Module Descriptions

Cold War Eastern Europe will be published in chronologically-arranged modules.

Module I: 1953-1960


Module I of Cold War Eastern Europe comprises over 6,800 U.K. Foreign Office files, amounting to over 470,000 pages of content.

This module has been sourced entirely from The National Archives, U.K., series FO 371 (Foreign Office: Political Departments: General Correspondence from 1906-1966). FO 371 is the largest file series at the National Archives, and contains the files of the Foreign Office’s Northern, Southern, Central and Western Departments, which were responsible for reporting on the socialist states of Eastern Europe.

Commencing in the year of Stalin’s death, Module I facilitates an in-depth analysis of the impact of Stalin’s death and the process of de-Stalinization under his successors across the region, and in wider international relations. This was a period of relative reform and liberalization within the Soviet Union during the ‘Khrushchev Thaw’, and simultaneous reassertion of Soviet power across the Eastern Bloc, as exemplified by the formation of the Warsaw Pact and the military suppression of uprisings in East Germany, Poland and Hungary.

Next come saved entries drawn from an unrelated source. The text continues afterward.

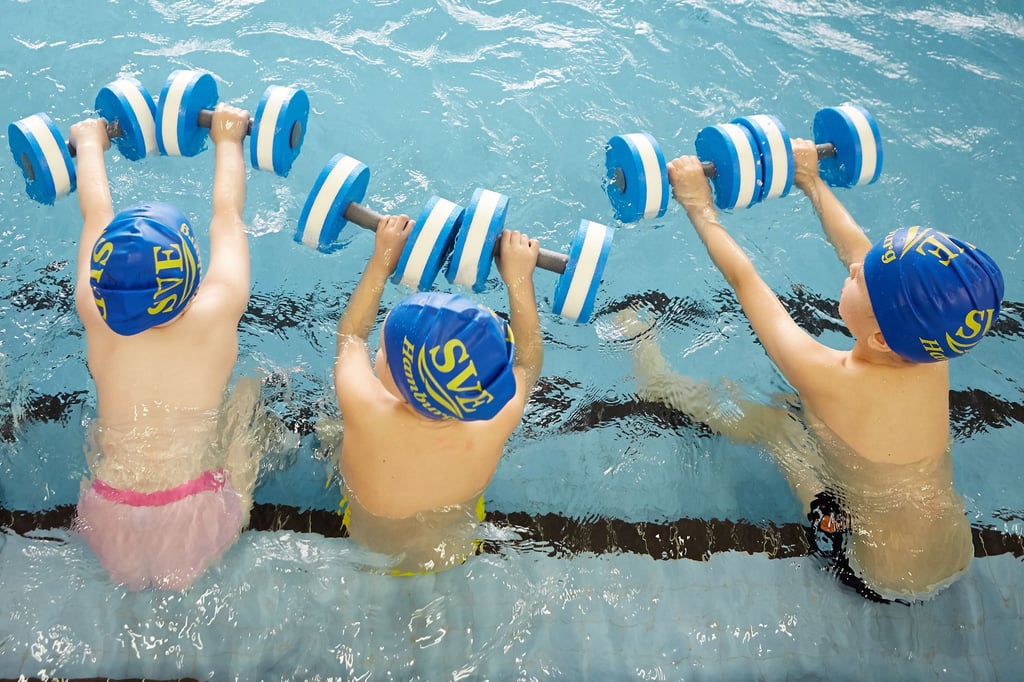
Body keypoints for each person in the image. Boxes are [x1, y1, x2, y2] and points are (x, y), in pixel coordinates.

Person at [617, 138, 1004, 603]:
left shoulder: (829, 376)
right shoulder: (932, 348)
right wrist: (811, 181)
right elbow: (860, 254)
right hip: (955, 553)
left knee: (778, 424)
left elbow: (746, 282)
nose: (856, 268)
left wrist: (699, 206)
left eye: (864, 279)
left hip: (877, 572)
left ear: (880, 338)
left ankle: (657, 384)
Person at [69, 104, 265, 590]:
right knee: (249, 396)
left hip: (107, 509)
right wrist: (227, 139)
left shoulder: (94, 311)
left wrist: (89, 144)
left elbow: (96, 214)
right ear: (190, 276)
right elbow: (227, 216)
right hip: (195, 507)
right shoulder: (218, 307)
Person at [333, 216, 543, 574]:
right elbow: (528, 363)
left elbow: (351, 335)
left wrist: (383, 257)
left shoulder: (364, 406)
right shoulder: (494, 421)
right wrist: (520, 281)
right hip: (455, 543)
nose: (376, 355)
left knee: (330, 430)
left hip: (364, 535)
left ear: (402, 386)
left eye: (381, 353)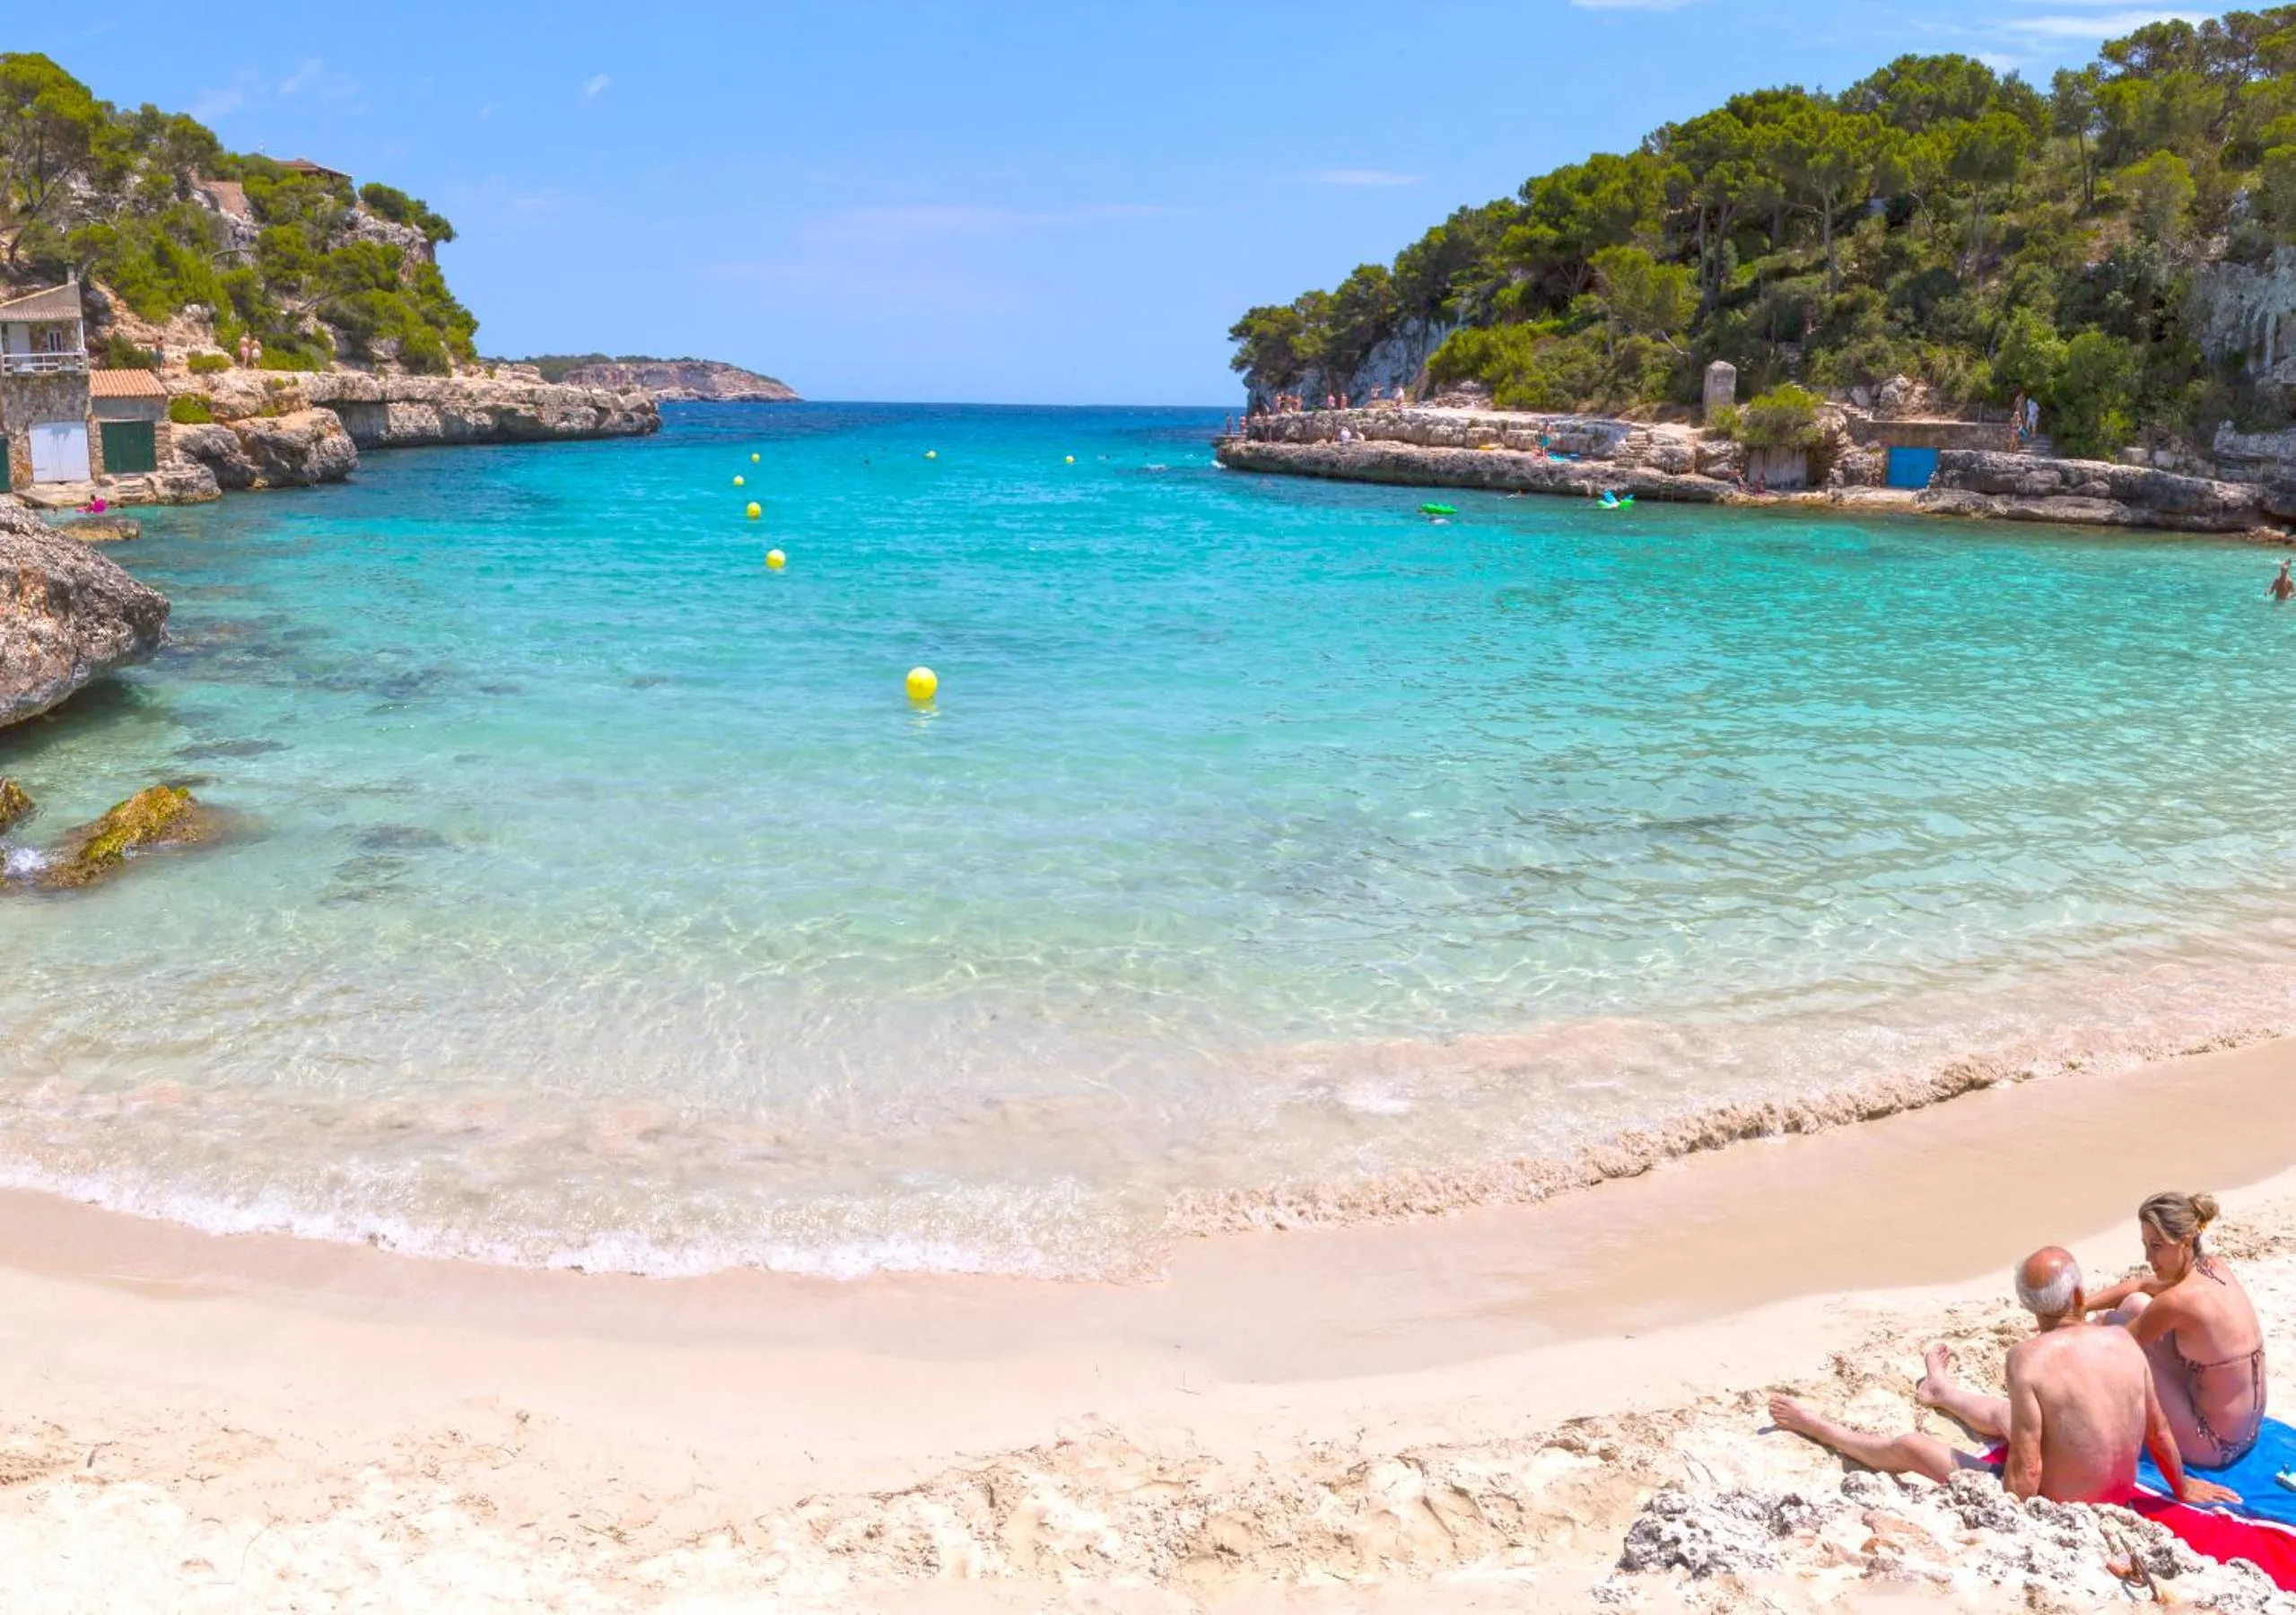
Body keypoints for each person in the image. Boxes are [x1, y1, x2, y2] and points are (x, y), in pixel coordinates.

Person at [1771, 1247, 2238, 1506]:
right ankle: (1942, 1390)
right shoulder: (2121, 1341)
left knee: (1913, 1446)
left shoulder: (2026, 1357)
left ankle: (1821, 1428)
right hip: (2120, 1487)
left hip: (2063, 1501)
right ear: (2078, 1293)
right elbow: (2156, 1430)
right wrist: (2183, 1487)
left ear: (2028, 1306)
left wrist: (2011, 1506)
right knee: (2004, 1412)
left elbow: (2028, 1468)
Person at [2079, 1192, 2268, 1470]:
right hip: (2249, 1435)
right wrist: (2081, 1307)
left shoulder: (2178, 1301)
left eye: (2157, 1246)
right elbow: (2142, 1286)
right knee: (2135, 1305)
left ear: (2186, 1241)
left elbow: (2112, 1352)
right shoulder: (2215, 1267)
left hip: (2213, 1445)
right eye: (2145, 1245)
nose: (2148, 1257)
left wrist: (2071, 1328)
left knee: (2112, 1325)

Key events documented in Module I include:

  • The death of Stalin and subsequent power struggle in the Soviet Union.
  • The 1953 Balkan Pact intended to inhibit Soviet expansion in the Balkans.
  • The 1953 East Germany Uprising.
  • The arrest and execution of Lavrentii Beria for treason.
  • International conferences, including ‘Big Four’ summits (of the U.S., Soviet Union, U.K., and France), such as the 1954 Geneva Conference and 1955 Geneva Summit.
  • The Foundation of the Warsaw Pact.
  • Nikita Khrushchev’s “Secret Speech” at the 20th Congress of the Communist Party of the Soviet Union.
  • The Hungarian Revolution of 1956.
  • The execution of Imre Nagy, the Chairman of the Council of Ministers of Hungary.
  • The PoznaƄ protests and Polish October of 1956.
  • Nikita Khrushchev’s visits to the U.S., India, Afghanistan, and Burma.
  • The onset of the Sino-Soviet split.
  • The shooting down of the U.S. U2 spy-plane over Soviet airspace.

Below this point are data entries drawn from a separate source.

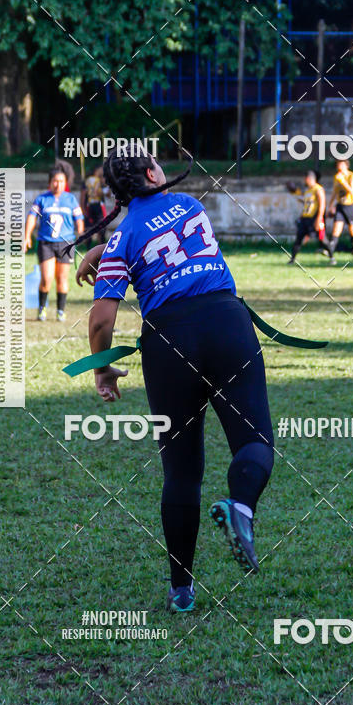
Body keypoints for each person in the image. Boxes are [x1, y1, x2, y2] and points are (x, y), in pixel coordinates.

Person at [73, 149, 274, 613]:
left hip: (167, 343)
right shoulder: (191, 206)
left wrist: (101, 366)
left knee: (181, 471)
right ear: (151, 174)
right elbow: (171, 242)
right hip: (226, 324)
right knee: (254, 440)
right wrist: (106, 249)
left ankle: (181, 590)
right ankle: (241, 506)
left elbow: (102, 319)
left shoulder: (121, 237)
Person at [24, 161, 84, 322]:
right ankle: (42, 309)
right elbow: (31, 217)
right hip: (46, 243)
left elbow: (79, 219)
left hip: (66, 244)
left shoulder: (70, 199)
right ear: (50, 182)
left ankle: (60, 311)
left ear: (66, 183)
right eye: (55, 181)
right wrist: (27, 236)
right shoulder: (42, 199)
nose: (58, 184)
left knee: (62, 279)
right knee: (46, 278)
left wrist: (80, 231)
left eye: (62, 181)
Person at [286, 170, 331, 264]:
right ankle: (292, 259)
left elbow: (322, 204)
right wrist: (294, 192)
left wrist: (319, 218)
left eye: (305, 179)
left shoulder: (318, 189)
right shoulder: (308, 190)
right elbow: (306, 202)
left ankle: (332, 257)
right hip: (305, 218)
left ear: (308, 178)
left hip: (314, 218)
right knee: (299, 238)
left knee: (322, 238)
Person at [327, 160, 353, 263]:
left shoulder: (352, 176)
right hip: (340, 206)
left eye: (341, 164)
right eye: (338, 165)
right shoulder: (337, 177)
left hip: (349, 205)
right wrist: (330, 205)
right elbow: (335, 191)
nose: (339, 167)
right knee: (336, 229)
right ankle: (331, 254)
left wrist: (343, 182)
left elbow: (352, 192)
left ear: (346, 165)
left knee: (352, 228)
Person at [80, 165, 107, 249]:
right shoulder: (98, 181)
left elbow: (83, 196)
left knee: (91, 228)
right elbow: (83, 196)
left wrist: (83, 209)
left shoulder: (88, 181)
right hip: (96, 206)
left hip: (91, 206)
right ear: (96, 171)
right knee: (100, 227)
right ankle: (100, 247)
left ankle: (89, 247)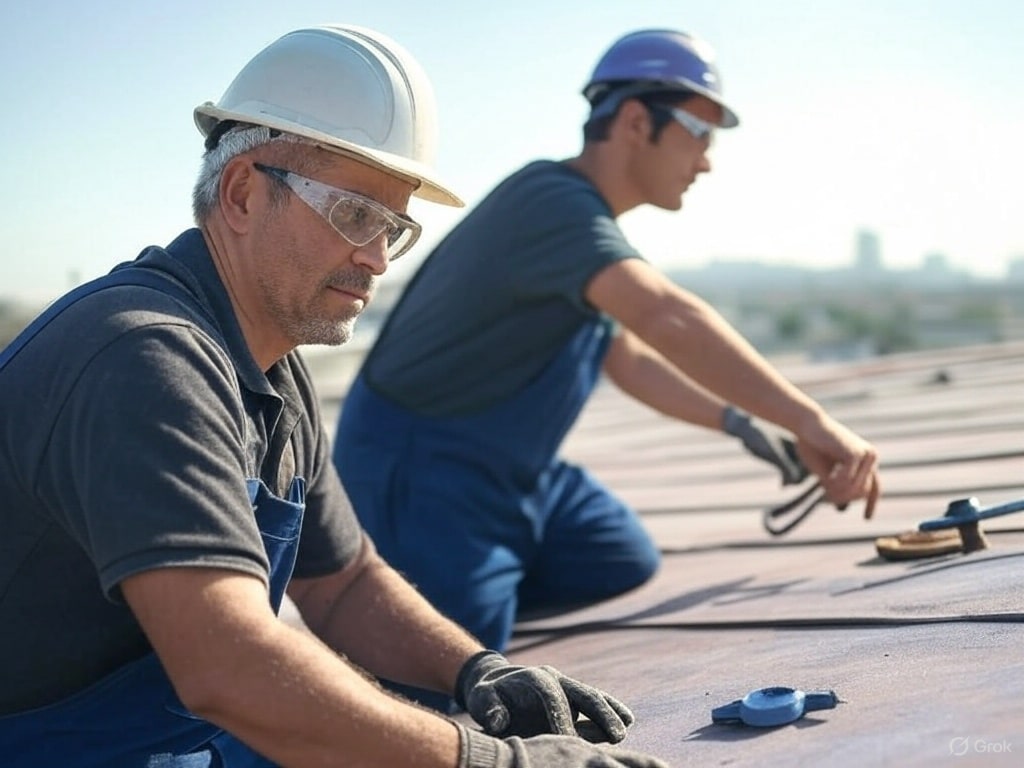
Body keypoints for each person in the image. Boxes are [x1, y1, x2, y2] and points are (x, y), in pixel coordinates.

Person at [0, 25, 672, 768]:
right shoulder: (146, 356)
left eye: (395, 226)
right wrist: (492, 761)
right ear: (243, 194)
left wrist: (477, 668)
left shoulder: (269, 369)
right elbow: (226, 668)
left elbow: (344, 581)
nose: (378, 257)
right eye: (354, 215)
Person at [333, 28, 882, 673]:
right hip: (420, 478)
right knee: (444, 677)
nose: (706, 160)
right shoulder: (550, 205)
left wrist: (743, 425)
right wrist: (812, 422)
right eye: (699, 133)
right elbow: (665, 315)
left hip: (514, 477)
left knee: (620, 555)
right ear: (632, 121)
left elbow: (627, 357)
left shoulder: (581, 237)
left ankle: (462, 590)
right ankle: (412, 606)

Module I also contains 41 files of the Foreign Office’s Russia Committee, responsible for discussing U.K. policy towards the Soviet Union, dating back to 1946. These files complete the set of FO 371 Russia Committee minute meetings and reports dating up to 1957, and provide vital context to Britain’s Soviet policy during the early Cold War.

Additional Content

 Module I includes the following supplementary content:

  • Three specially-commissioned subject essays, written by members of the Editorial Board.
  • A timeline of key events between 1953 and 1960 documented in the files.
  • A glossary of key people, including state leaders, leading statesmen, and East European and U.K. diplomatic personnel, with hyperlinks to relevant search results.
  • A ‘Communist States Fact File’ that includes glossaries of communist state names; governing parties; key organisations; and state leadership positions.
  • A ‘Foreign Office Fact File’ that includes a glossary of relevant Foreign Office political departments; an overview of the U.K.’s embassy and consulate network in Eastern Europe; and an index of former Foreign Office file reference numbers.

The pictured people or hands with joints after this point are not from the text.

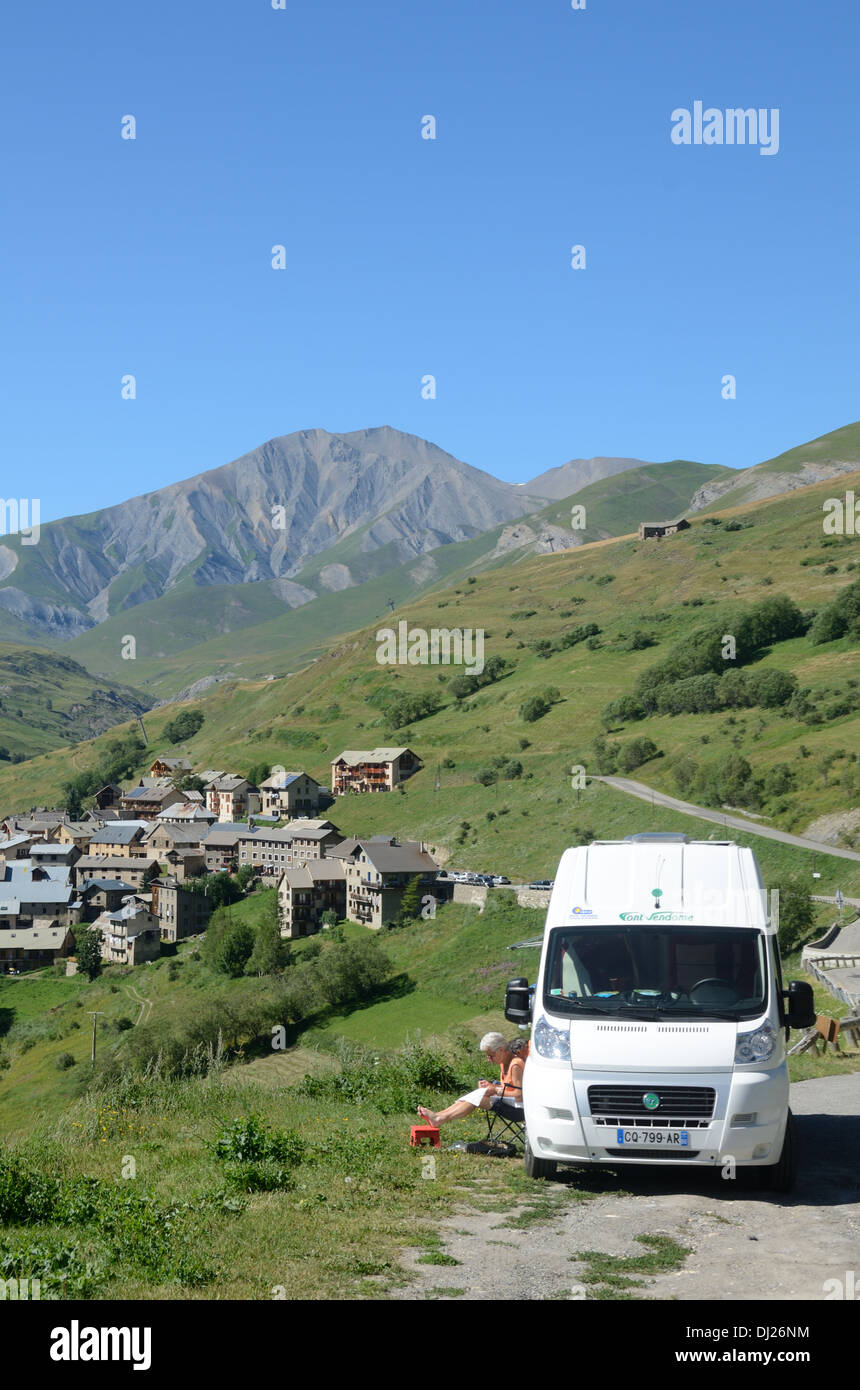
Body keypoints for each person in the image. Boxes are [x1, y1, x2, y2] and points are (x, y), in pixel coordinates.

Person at [417, 1032, 525, 1128]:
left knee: (479, 1098)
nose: (489, 1060)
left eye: (491, 1056)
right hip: (511, 1103)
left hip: (519, 1110)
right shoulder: (504, 1062)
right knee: (479, 1094)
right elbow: (509, 1088)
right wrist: (491, 1086)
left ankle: (439, 1118)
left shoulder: (515, 1065)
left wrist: (495, 1089)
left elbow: (519, 1094)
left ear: (501, 1050)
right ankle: (438, 1116)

Module II: 1961-1966 – Launching 2018!


Module II of Cold War Eastern Europe will comprise a further 3,300 files sourced from The National Archives, U.K., file series FO 371.

Commencing in 1961, this module will cover the years of the building of the Berlin Wall, the succession to power in the Soviet Union of Leonid Brezhnev, the detonation of the Tsar Bomba, and Yuri Gagarin becoming the first man to journey into outer-space.